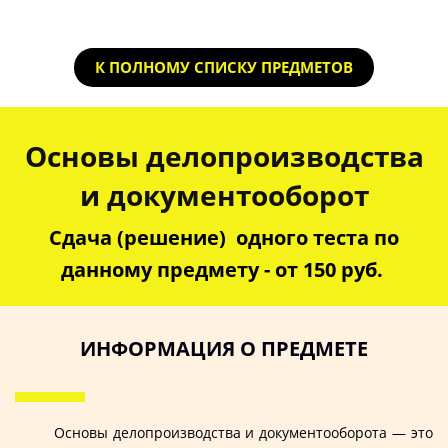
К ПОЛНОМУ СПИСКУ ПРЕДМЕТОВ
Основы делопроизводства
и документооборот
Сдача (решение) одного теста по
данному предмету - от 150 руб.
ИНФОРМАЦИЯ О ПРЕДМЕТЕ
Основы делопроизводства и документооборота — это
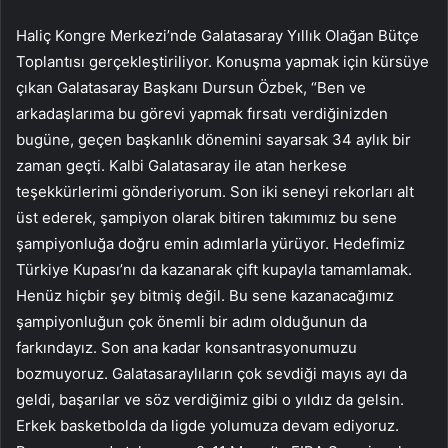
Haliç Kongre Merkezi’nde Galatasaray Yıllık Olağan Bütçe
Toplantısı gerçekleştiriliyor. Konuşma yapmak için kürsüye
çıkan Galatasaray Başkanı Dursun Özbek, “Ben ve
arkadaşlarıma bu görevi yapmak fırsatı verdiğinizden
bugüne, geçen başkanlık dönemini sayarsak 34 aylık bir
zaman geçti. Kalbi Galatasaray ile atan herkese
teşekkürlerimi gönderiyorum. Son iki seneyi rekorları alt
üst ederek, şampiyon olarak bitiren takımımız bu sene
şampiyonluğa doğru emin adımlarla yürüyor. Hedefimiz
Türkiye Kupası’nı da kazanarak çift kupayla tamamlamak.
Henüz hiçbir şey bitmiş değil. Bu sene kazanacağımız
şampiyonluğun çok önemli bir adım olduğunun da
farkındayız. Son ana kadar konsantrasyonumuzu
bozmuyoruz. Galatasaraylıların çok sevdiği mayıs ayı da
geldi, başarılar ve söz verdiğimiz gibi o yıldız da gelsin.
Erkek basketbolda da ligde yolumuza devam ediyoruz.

---

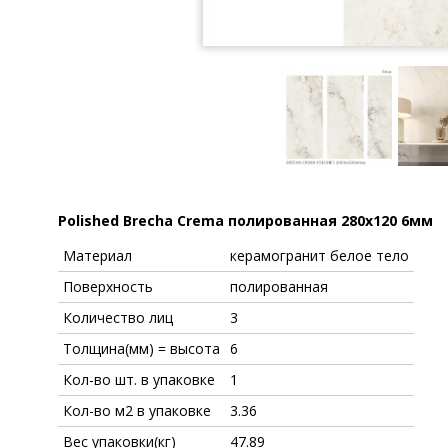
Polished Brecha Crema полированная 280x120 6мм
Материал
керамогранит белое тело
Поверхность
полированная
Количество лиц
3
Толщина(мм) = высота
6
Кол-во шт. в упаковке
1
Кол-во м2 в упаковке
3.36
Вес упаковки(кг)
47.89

*TRY IT*: Would you please copy, word for word, everything above from the line containing "zaman geçti. Kalbi" down to the line containing "geldi, başarılar ve", those two lines included?

*EXERCISE RESPONSE*:
zaman geçti. Kalbi Galatasaray ile atan herkese
teşekkürlerimi gönderiyorum. Son iki seneyi rekorları alt
üst ederek, şampiyon olarak bitiren takımımız bu sene
şampiyonluğa doğru emin adımlarla yürüyor. Hedefimiz
Türkiye Kupası’nı da kazanarak çift kupayla tamamlamak.
Henüz hiçbir şey bitmiş değil. Bu sene kazanacağımız
şampiyonluğun çok önemli bir adım olduğunun da
farkındayız. Son ana kadar konsantrasyonumuzu
bozmuyoruz. Galatasaraylıların çok sevdiği mayıs ayı da
geldi, başarılar ve söz verdiğimiz gibi o yıldız da gelsin.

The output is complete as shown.